----- Data supplied
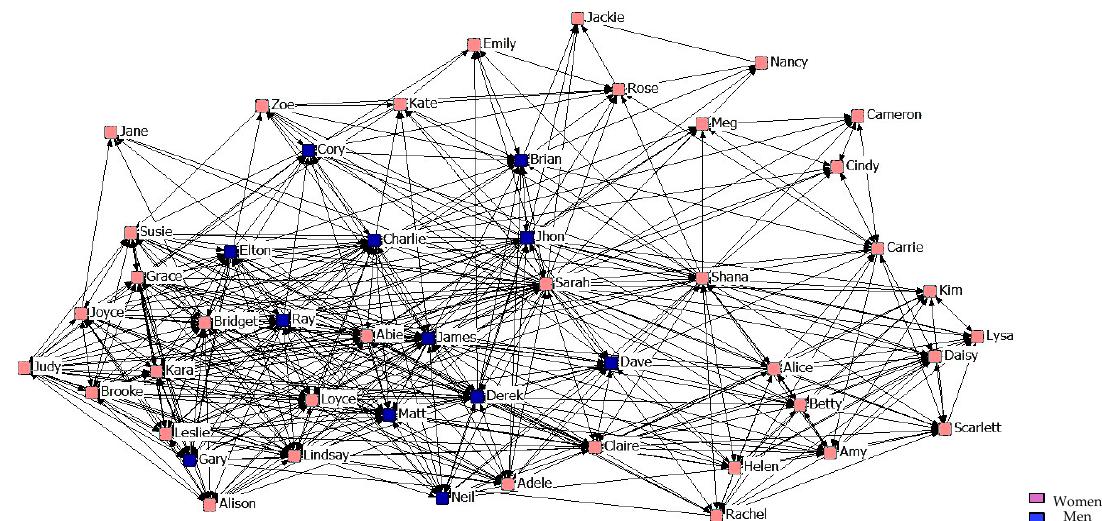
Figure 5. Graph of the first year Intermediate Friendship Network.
----------
----- Data supplied
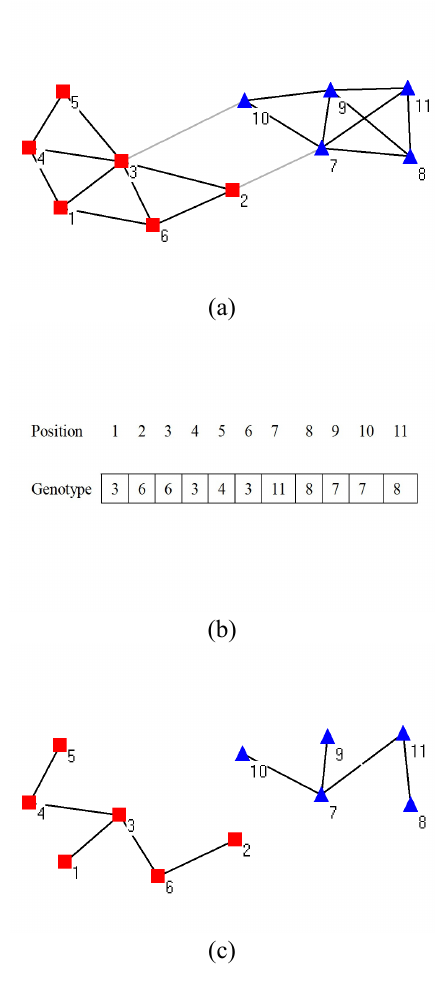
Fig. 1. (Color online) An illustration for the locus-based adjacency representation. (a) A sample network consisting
----------
----- Data supplied
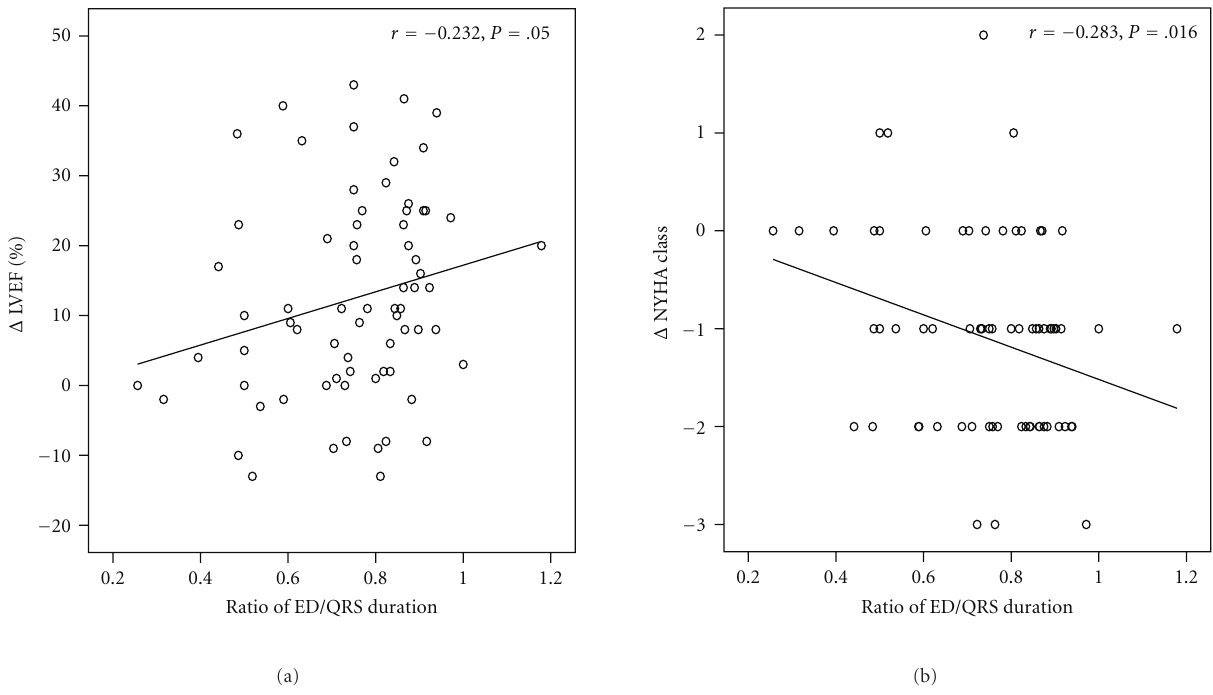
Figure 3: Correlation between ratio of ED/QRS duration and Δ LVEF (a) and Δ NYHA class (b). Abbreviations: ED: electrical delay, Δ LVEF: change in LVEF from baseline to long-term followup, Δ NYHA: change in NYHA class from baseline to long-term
----------
• **Task instructions**: Go through the material above line by line and state how many lines contain "Figure". Give only the number.

• **Your solution**: 2